Par Martin Lagarde, étudiant en stage à l’Observatoire Géostratégique de Genève
Longtemps présente dans les enjeux stratégiques du Moyen-Orient, la France fait aujourd’hui face à un défi majeur : maintenir sa pertinence dans une région bouleversée par des crises géopolitiques persistantes. Dans son étude, Martin Lagarde, stagiaire à l’Observatoire Géostratégique de Genève, analyse avec clarté les lignes de force d’une diplomatie française en recomposition, entre héritages historiques, positionnement militaire, coopération économique et rayonnement culturel.
La présence française au Moyen-Orient s’inscrit dans une longue histoire, marquée par les accords Sykes-Picot et le mandat sur le Liban et la Syrie. Toutefois, après la Seconde Guerre mondiale et l’épisode du Canal de Suez, Paris a été progressivement marginalisé par la montée en puissance américaine et soviétique. Depuis, la France adopte une posture plus multilatérale et pragmatique, à l’image de son refus d’intervenir en Irak en 2003.

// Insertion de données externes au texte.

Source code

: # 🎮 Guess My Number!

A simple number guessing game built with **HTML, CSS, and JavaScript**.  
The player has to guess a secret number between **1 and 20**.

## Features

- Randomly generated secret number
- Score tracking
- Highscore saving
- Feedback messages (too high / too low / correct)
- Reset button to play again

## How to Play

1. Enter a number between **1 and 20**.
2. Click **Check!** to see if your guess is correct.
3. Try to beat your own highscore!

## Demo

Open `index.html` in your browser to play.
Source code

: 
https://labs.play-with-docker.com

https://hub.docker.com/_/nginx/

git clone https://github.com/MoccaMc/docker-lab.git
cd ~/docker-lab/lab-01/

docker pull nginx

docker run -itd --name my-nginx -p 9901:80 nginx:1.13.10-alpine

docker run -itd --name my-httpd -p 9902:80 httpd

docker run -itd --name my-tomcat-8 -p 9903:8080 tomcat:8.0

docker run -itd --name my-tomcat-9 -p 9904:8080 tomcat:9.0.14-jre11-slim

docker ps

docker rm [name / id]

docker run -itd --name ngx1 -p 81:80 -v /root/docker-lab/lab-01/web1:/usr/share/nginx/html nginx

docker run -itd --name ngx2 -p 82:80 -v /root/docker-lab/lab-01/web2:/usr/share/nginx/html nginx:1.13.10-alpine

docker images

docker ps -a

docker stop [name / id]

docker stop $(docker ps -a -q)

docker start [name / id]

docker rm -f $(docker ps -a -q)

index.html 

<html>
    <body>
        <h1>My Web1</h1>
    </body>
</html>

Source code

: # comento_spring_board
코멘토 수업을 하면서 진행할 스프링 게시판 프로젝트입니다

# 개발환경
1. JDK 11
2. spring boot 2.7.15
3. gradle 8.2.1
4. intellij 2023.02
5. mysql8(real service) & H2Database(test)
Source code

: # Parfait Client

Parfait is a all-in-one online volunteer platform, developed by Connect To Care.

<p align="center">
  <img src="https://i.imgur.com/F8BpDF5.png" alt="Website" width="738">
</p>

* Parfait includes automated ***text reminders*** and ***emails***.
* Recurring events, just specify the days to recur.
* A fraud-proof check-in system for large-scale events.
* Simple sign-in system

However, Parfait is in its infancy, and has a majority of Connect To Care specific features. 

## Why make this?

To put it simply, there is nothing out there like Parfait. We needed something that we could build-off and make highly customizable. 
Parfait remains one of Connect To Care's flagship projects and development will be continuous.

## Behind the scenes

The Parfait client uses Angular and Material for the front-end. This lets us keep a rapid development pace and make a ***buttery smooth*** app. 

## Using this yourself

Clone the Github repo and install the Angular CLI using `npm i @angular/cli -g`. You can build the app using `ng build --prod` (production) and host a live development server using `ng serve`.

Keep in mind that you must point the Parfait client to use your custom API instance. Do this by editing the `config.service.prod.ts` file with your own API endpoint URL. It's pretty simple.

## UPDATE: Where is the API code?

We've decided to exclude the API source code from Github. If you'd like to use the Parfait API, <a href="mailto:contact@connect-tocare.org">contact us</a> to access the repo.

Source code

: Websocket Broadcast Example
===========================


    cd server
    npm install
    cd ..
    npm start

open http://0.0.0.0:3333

Aujourd’hui, la France conserve une présence militaire structurée au Moyen-Orient, notamment à travers les Forces Françaises aux Émirats Arabes Unis, l’opération anti-terroriste CHAMMAL en Irak et sa participation à la FINUL au Liban. Ces engagements traduisent une volonté de peser dans les équilibres sécuritaires régionaux, tout en consolidant des partenariats de défense durables.
Les exportations d’armement représentent un pilier central de la stratégie d’influence française. Le Qatar, l’Égypte et les Émirats arabes unis comptent parmi les principaux acheteurs du Rafale, fleuron de l’industrie française. Ces ventes ne sont pas seulement économiques : elles traduisent une coopération politique, militaire et technologique durable. Toutefois, ce commerce soulève des critiques, notamment en lien avec des conflits régionaux comme celui du Yémen.
Malgré le recul de l’usage du français dans certains pays, le Liban, les Émirats et le Qatar maintiennent un lien francophone actif. La coopération universitaire, comme en témoigne la Sorbonne Abu Dhabi, ou les centres culturels français, incarnent cette stratégie d’influence douce, fondée sur la langue, la formation et l’échange de savoirs.
Les grandes entreprises françaises – TotalEnergies, Vinci, Alstom – sont solidement implantées dans les infrastructures énergétiques et urbaines du Golfe. Des initiatives comme « Vision Golfe 2024 » témoignent d’un dynamisme renouvelé dans les relations économiques entre Paris et les monarchies du CCG.
Dans un contexte de repli occidental, la France tente de se positionner comme une puissance d’équilibre. Emmanuel Macron a multiplié les gestes diplomatiques au Liban, en Iran ou sur le dossier israélo-palestinien, sans alignement systématique. Paris privilégie une posture de médiateur, bien que cette position reste fragile face à la complexité des rapports de force.
La stratégie française au Moyen-Orient repose aujourd’hui sur une combinaison de leviers militaires, économiques, diplomatiques et culturels. L’ambition de Paris d’être une puissance médiatrice est légitime, mais elle suppose constance, clarté et crédibilité. L’analyse de Martin Lagarde souligne la nécessité pour la France de renforcer ses engagements tout en respectant les principes du droit international et en valorisant ses atouts historiques.